On Tuesday, 6 March 2018 at 15:23:52 UTC, Adam D. Ruppe wrote:
On Tuesday, 6 March 2018 at 03:21:47 UTC, Nick Sabalausky
(Abscissa) wrote:
The definition of "what is a forward/non-forward range" for
struct-based ranges should have been "is this() @disabled
(non-forward range), or is this() enabled *and* does the same
thing as .save (forward range)?"
yeah.
I've skimmed through my range-using code, and indeed, very often
I assume that the ranges are copied even without calling .save()
when passing them to Phobos. That works out of the box -- or
maybe I haven't hit the corner cases yet.
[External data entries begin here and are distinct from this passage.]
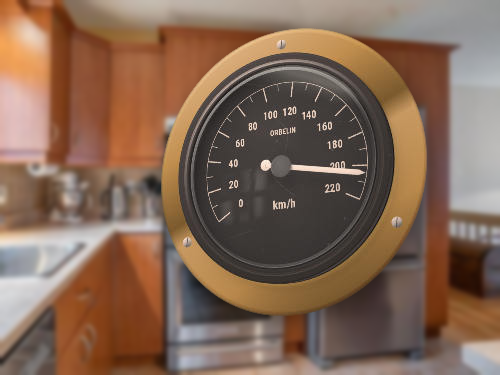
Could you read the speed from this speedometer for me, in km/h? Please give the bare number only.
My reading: 205
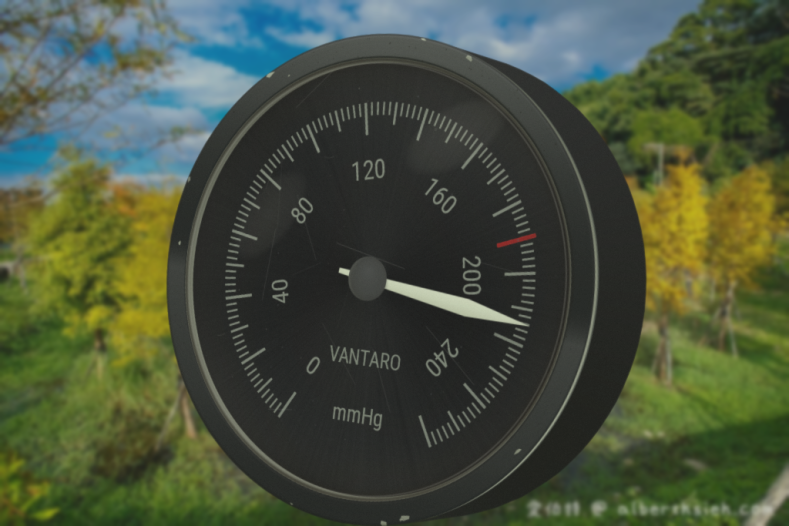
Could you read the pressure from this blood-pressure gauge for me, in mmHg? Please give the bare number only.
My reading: 214
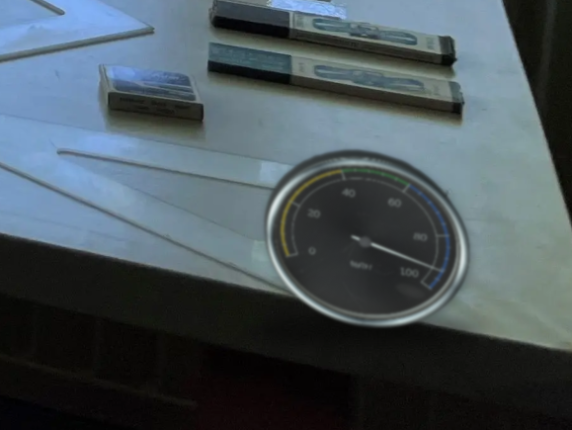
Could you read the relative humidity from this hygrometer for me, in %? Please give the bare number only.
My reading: 92
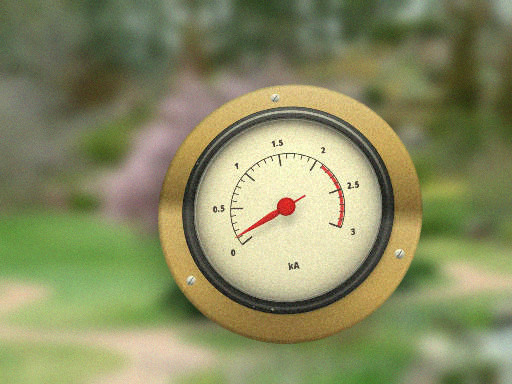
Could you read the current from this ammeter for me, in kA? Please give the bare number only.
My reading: 0.1
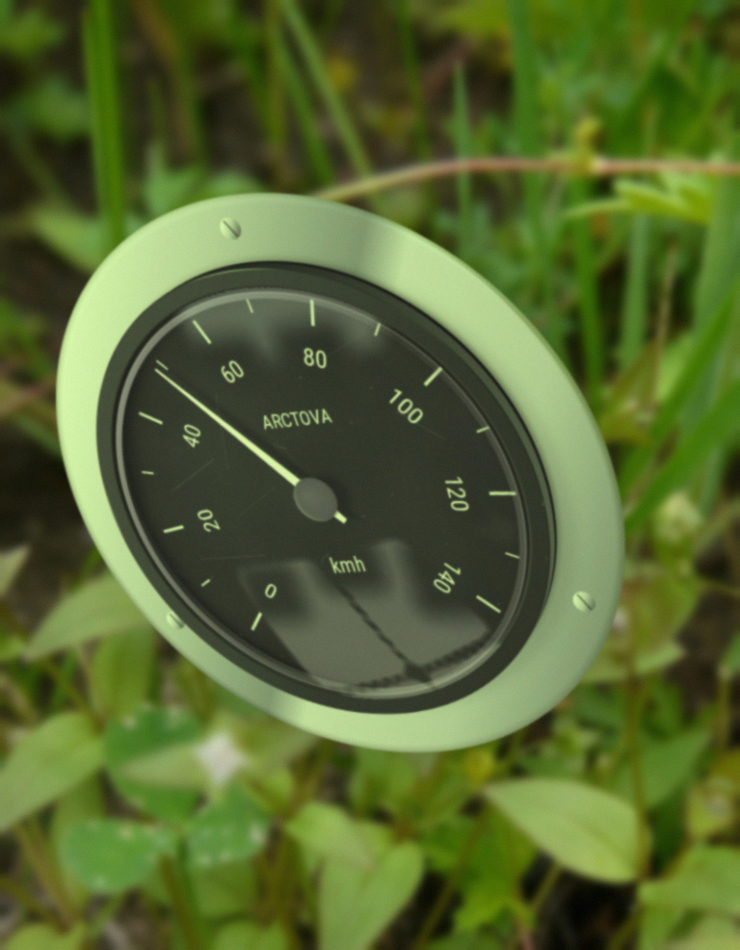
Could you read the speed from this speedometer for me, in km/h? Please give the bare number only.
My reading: 50
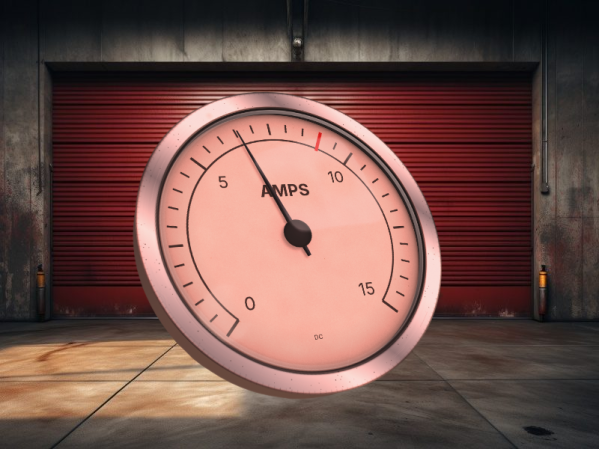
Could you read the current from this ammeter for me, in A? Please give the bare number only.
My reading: 6.5
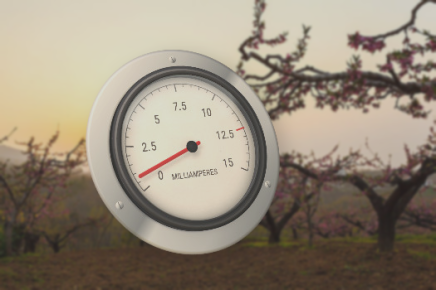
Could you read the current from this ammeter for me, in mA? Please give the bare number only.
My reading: 0.75
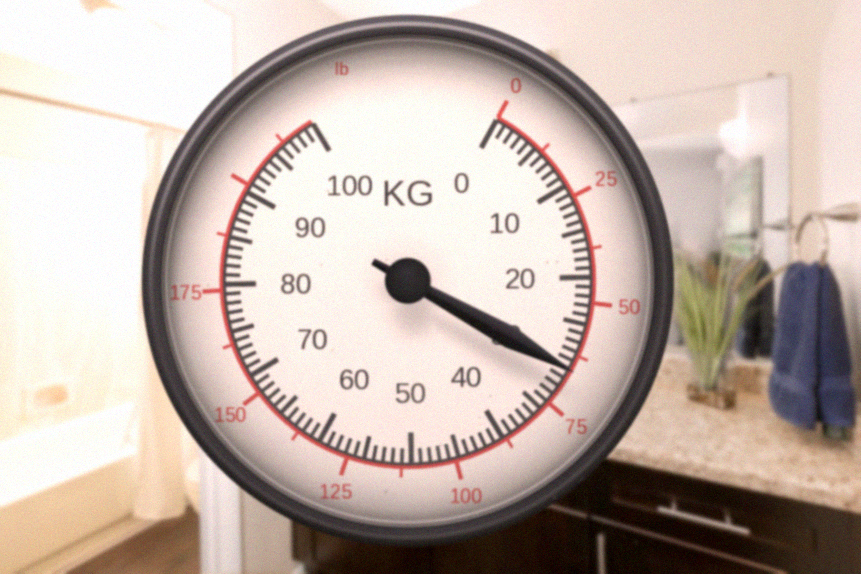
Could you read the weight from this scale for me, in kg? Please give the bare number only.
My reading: 30
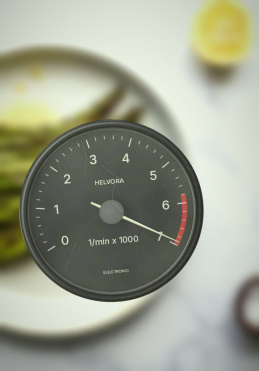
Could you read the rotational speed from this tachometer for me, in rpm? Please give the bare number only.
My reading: 6900
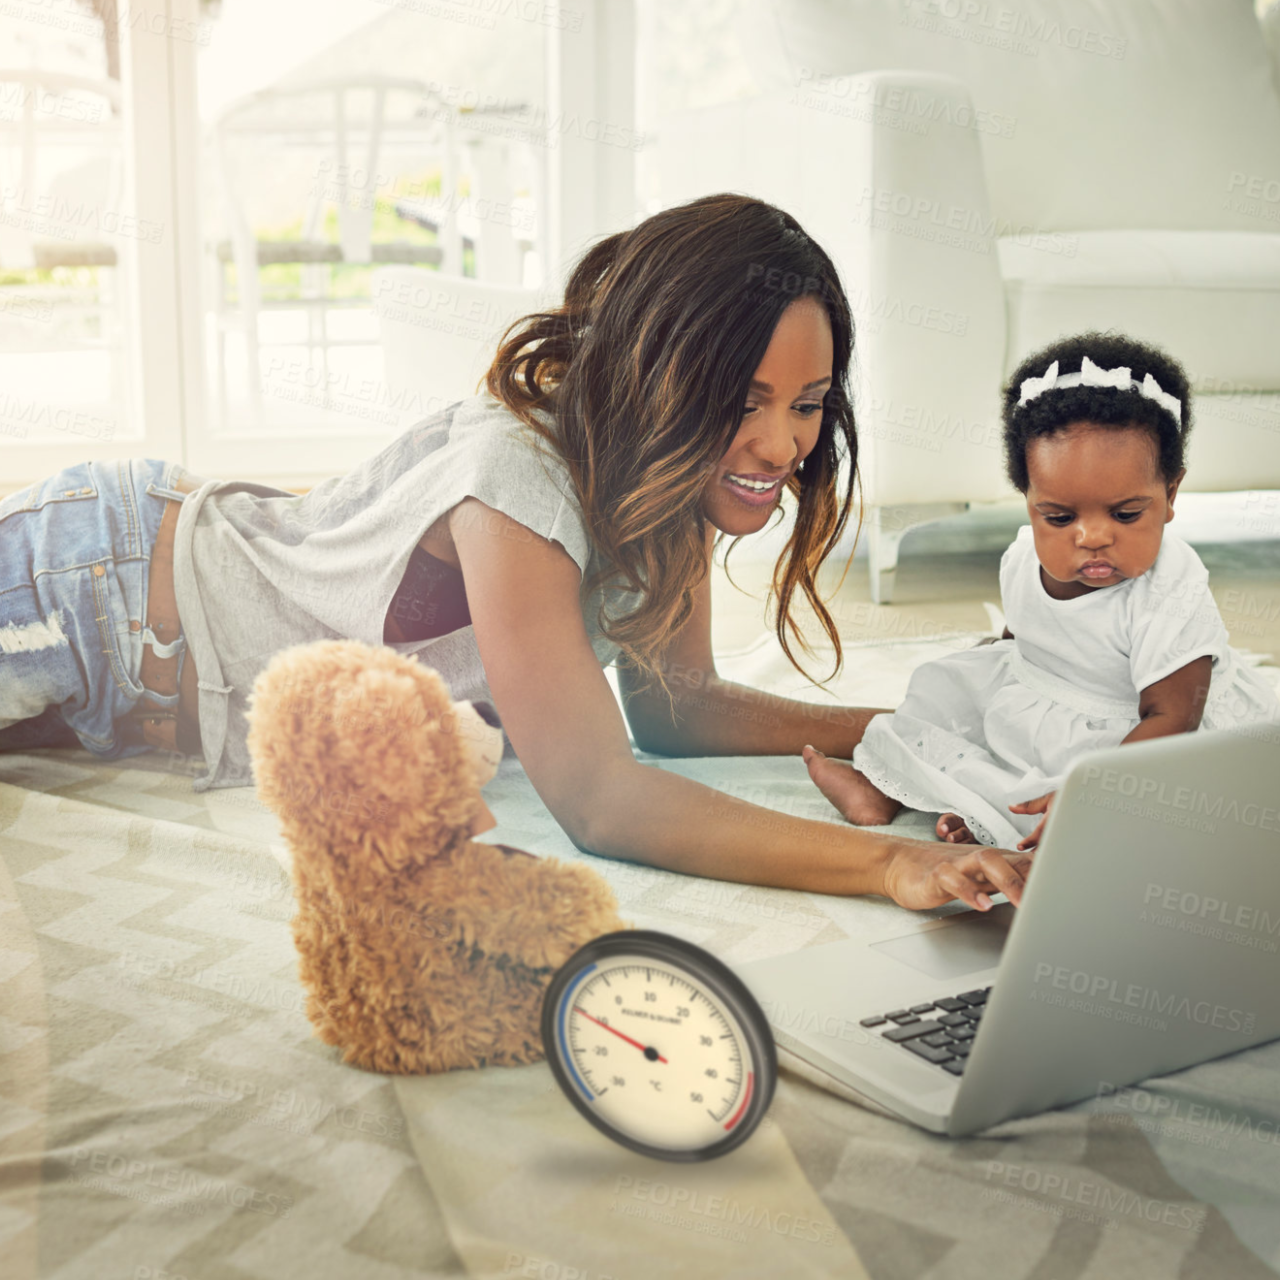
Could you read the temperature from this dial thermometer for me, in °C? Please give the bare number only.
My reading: -10
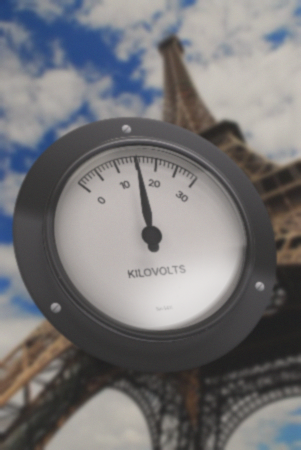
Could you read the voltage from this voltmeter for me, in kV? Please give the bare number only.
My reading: 15
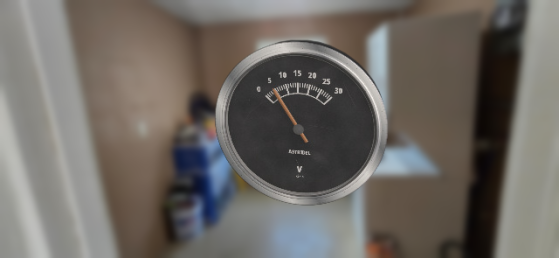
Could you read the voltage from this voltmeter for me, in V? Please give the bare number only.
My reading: 5
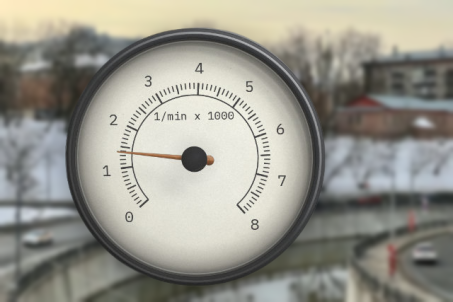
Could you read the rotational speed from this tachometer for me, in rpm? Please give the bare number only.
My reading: 1400
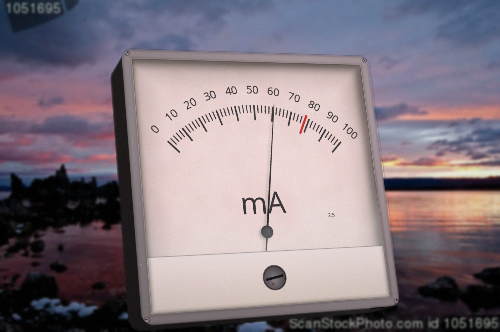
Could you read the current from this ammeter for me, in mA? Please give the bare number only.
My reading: 60
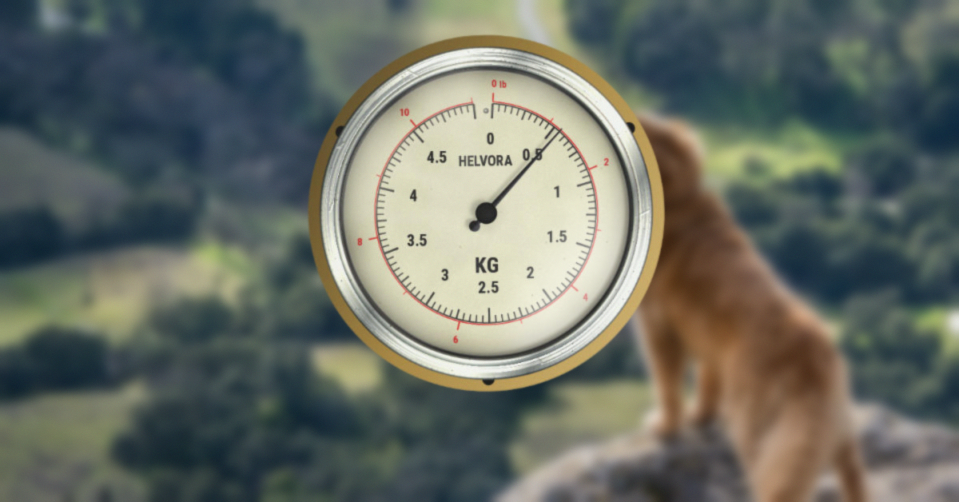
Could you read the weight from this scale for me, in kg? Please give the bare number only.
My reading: 0.55
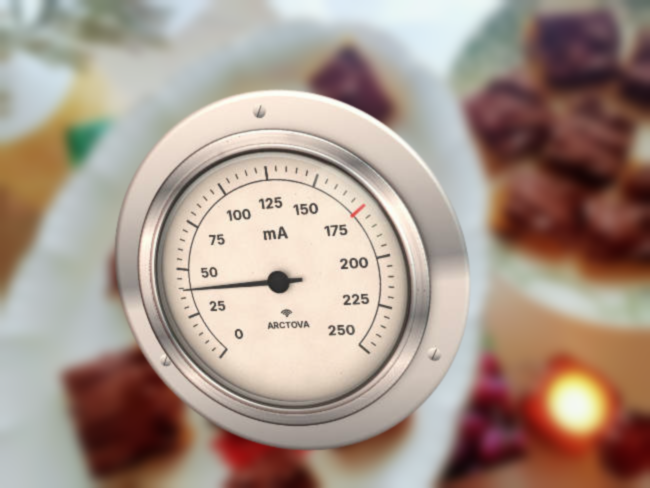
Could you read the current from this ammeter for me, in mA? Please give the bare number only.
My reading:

The sharpest redefinition of "forward range" would be: All ranges
are struct-based, and a forward range is an input range that
allows copy-construction/assignment. The save() method would not
be part of the definition anymore.
That relies on the design guideline that ranges should be
lightweight views into underlying containers. Here, it seems
natural to design most of your input ranges as forward ranges
anyway. With the redefinition (forward if copyable), forward
ranges arise for free from input ranges. Without such a
redefinition, all range designers must remember to implement
.save(), even though this 4th member function is far less
prominent than the 3 input range methods.